**EXTRAIT**

'''

A quoi ressemble une révolution

Le déclencheur immédiat du soulèvement au Sri Lanka a été l’explosion des prix de l’énergie et des denrées alimentaires qui, combinée à la mauvaise gestion du régime, a entraîné un véritable effondrement économique. L’inflation est officiellement de plus de 50 pour cent, mais elle est bien plus élevée pour la plupart des produits de première nécessité. Le gouvernement déjà impopulaire de Gota Rajapaksa et son régime corrompu sont tombés totalement en disgrâce. Le mouvement de protestation spontané « Aragalaya » (la lutte) a d’abord tenu plus de trois mois, poussant de nombreux ministres à la démission. 

Pourtant, la misère ne cessait de s’aggraver. Mi-mai, le gouvernement a annoncé un défaut de paiement international. Malgré des augmentations de prix successives, le gouvernement a annoncé en juin que le pays n’avait plus de carburant. La vente de carburant a été interdite. Seuls les véhicules de secours pouvaient encore faire le plein. Pour manger, les gens doivent travailler. Mais comment le faire s’ils ne peuvent pas se rendre au travail ? Pour beaucoup, cette interdiction équivalait à une condamnation à la famine.

L’explosion de colère était inévitable. Le 9 juillet, des dizaines de milliers de personnes ont gagné Colombo, la capitale, malgré le couvre-feu. Pour ce faire, ils ont surmonté d’importantes difficultés de transport et sont arrivés à vélo, sur des remorques de camions-citernes ou accrochés à des trains. 

Comme tous n’ont pas pu se rendre à Colombo, des manifestations ont eu lieu dans les villes de tout le pays, y compris à Jaffna, dans le nord, où vivent une majorité de Tamouls. La division entre Cinghalais et Tamouls, attisée depuis la domination coloniale britannique, a été effacée dans la lutte. Toutes les différences ethniques et religieuses sont devenues insignifiantes face aux intérêts communs de toute la population contre le régime de Rajapaksa. C’est la preuve : dans la lutte, les masses apprennent rapidement que le nationalisme et la politique identitaire divisent le mouvement et ne servent en fin de compte que le régime.

'''

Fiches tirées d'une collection
'''

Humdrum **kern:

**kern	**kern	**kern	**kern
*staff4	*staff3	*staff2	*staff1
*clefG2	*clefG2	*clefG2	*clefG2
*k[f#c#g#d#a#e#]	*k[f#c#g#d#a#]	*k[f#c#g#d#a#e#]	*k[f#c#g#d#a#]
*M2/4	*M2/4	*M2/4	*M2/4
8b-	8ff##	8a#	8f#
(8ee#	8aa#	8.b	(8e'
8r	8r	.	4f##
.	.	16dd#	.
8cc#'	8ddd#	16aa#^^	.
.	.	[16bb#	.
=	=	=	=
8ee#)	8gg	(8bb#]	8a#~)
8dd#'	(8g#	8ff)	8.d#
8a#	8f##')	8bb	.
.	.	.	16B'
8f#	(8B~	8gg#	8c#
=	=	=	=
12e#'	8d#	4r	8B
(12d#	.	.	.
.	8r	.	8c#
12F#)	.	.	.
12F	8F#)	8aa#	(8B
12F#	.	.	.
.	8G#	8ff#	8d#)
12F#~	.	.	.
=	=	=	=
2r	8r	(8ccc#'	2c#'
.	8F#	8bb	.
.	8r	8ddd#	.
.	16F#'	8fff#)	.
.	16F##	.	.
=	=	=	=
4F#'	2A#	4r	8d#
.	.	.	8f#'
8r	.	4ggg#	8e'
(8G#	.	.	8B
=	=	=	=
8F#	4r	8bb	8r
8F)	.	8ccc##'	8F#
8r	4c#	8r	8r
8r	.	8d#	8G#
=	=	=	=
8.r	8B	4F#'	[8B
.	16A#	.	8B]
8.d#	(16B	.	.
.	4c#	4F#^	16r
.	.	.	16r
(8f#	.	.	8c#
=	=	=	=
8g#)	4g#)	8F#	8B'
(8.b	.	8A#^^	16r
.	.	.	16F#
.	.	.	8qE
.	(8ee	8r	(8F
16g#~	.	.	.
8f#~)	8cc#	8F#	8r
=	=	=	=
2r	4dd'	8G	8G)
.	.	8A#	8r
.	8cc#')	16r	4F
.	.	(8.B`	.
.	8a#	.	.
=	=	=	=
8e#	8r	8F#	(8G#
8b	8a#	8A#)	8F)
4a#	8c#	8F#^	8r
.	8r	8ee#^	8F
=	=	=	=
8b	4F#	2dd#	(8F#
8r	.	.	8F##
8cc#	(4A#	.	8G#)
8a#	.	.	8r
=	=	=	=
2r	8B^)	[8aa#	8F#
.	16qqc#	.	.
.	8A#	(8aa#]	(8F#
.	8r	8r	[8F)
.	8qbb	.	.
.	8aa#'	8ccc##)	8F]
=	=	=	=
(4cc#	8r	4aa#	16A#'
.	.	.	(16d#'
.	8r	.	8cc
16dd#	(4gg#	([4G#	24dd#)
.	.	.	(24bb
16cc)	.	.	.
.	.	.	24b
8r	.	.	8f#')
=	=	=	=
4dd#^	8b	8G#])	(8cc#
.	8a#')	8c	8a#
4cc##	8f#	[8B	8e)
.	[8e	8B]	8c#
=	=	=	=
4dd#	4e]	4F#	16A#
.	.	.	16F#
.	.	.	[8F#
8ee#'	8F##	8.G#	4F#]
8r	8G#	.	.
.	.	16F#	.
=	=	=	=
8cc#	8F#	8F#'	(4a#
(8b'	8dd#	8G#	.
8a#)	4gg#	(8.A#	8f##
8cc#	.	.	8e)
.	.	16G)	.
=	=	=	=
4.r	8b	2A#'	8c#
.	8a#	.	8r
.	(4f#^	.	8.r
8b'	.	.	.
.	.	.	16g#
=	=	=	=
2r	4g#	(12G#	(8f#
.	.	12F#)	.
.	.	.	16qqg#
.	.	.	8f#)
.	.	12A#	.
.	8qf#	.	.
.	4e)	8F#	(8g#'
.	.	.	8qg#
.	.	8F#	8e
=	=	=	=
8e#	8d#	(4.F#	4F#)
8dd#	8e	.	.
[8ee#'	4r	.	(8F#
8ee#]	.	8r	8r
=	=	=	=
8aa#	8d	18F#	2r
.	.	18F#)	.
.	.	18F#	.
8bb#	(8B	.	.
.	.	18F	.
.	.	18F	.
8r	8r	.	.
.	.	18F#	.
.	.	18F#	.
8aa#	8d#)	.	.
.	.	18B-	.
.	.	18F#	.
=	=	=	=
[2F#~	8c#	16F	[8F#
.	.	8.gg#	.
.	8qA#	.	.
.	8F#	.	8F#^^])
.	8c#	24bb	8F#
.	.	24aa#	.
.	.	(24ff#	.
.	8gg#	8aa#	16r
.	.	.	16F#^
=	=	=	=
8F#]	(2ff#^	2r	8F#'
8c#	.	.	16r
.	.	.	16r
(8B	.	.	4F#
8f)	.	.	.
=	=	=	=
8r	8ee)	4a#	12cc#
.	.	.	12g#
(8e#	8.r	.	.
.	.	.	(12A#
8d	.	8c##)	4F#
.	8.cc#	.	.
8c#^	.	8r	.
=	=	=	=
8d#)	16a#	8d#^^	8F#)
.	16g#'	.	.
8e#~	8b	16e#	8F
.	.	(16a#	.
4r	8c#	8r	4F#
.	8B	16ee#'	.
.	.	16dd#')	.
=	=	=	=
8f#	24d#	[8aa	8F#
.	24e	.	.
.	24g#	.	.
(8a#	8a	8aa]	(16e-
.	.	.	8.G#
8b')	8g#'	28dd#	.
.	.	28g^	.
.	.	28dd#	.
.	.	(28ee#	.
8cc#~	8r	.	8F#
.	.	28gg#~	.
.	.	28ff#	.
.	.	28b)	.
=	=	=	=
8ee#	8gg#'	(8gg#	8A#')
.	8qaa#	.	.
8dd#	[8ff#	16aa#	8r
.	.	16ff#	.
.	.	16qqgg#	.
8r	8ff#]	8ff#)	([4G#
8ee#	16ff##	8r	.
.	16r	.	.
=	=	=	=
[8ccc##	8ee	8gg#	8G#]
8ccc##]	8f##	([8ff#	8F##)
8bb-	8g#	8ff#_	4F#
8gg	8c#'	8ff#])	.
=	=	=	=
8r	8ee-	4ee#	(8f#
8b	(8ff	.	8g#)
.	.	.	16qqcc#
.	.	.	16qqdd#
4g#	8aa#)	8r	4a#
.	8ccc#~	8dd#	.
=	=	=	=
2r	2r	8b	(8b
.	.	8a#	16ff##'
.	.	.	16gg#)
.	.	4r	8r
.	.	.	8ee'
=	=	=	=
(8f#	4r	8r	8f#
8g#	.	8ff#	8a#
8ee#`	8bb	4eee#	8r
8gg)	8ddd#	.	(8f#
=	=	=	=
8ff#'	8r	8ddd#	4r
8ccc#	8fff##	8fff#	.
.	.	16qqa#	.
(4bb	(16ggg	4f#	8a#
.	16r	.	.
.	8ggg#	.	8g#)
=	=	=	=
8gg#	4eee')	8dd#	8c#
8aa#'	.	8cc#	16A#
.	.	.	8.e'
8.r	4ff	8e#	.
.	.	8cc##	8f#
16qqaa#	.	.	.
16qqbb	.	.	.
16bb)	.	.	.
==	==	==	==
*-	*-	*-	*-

'''

**PETIT EXERCICE 1**
Mettez en anglais cette phrase de l'extrait sur le Sri Lanka : « Le 9 juillet, des dizaines de milliers de personnes ont gagné Colombo, la capitale, malgré le couvre-feu. »
**PETIT EXERCICE 2**
Écrivez la suite de l'extrait sur le Sri Lanka, après sa dernière phrase.
Vous n'avez pas besoin des items.

**CORRIGÉ 1**
On July 9, tens of thousands of people made their way to Colombo, the capital, despite the curfew.

**CORRIGÉ 2**
À Colombo, les protestations ont été réprimées par des gaz lacrymogènes, des canons à eau et des attaques brutales des forces de sécurité. Ces dernières ont également attaqué un groupe de journalistes. Mais à d’autres endroits, il est apparu clairement que le sentiment de colère avait même gagné une partie de la police et de l’armée : un officier de police a jeté son casque et s’est joint aux manifestants puis un groupe de soldats a défilé, drapeaux au vent, au milieu d’une foule en liesse. Des barricades de police ont été balayées. Puis des milliers de personnes se sont retrouvées devant le palais présidentiel.

Le pouvoir était entre les mains des masses !

Des milliers d’ouvriers, de paysans et de jeunes ont envahi les escaliers du palais. En quelques minutes, des images épiques ont fait le tour du monde : après des acclamations et des chants, les gens ont regardé avec étonnement l’intérieur du luxueux palais. Un officier de police s’est assis au piano du président et a joué une chanson. Dans la cour intérieure, des dizaines de manifestants se sont rafraîchis dans la piscine privée du président. Dans une pièce, ils ont trouvé des dizaines de millions de roupies, probablement laissées par le président Gota en fuite. Dans la soirée, Bella Ciao, le chant du mouvement des partisans antifascistes italiens pendant la Seconde Guerre mondiale, a été entonné devant le palais. Ce chant révolutionnaire est aujourd’hui ressuscité dans le monde entier.

Qu’est-ce qui fait une révolution ? Les personnes opprimées et asservies ne peuvent pas continuer à vivre comme avant – elles ne font plus confiance aux politiciens et aux institutions professionnels. Au lieu de cela, ils commencent à prendre leur destin en main. Une révolution est une « irruption violente des masses sur la scène de l’histoire », comme l’écrivait le révolutionnaire russe Trotsky. 

Le Sri Lanka prouve de manière impressionnante l’incroyable pouvoir des masses et à quel point le pessimisme est injustifié aujourd’hui : la répression la plus dure est totalement inefficace lorsque les masses commencent à bouger. Lorsque la classe ouvrière perd sa peur, aucun État, aucune police, aucune armée au monde ne peut l’arrêter. Le pouvoir était dans la rue.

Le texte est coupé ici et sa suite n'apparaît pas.